Work request:
Where in the material does the word "AmazingFeature" appear? Copy each line that has it.

Listed entries:
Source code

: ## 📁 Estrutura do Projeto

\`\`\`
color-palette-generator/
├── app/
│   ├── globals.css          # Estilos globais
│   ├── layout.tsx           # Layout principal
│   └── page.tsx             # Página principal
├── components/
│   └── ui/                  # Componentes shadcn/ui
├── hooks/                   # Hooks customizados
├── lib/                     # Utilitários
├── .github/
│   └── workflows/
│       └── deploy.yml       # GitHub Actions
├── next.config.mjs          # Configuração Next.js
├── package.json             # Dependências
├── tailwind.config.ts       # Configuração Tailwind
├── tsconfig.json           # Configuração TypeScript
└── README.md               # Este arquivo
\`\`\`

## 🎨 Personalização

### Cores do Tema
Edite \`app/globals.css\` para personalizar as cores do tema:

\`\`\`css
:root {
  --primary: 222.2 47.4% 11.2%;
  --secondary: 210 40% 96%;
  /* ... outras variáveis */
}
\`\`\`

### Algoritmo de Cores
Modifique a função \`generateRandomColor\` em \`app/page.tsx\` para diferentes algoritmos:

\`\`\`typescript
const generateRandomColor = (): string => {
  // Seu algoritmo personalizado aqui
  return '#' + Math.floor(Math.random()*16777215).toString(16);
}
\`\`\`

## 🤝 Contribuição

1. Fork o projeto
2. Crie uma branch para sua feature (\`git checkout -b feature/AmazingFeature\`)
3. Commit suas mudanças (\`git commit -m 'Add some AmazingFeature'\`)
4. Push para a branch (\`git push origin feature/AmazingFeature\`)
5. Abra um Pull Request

Written response:
2. Crie uma branch para sua feature (\`git checkout -b feature/AmazingFeature\`)
3. Commit suas mudanças (\`git commit -m 'Add some AmazingFeature'\`)
4. Push para a branch (\`git push origin feature/AmazingFeature\`)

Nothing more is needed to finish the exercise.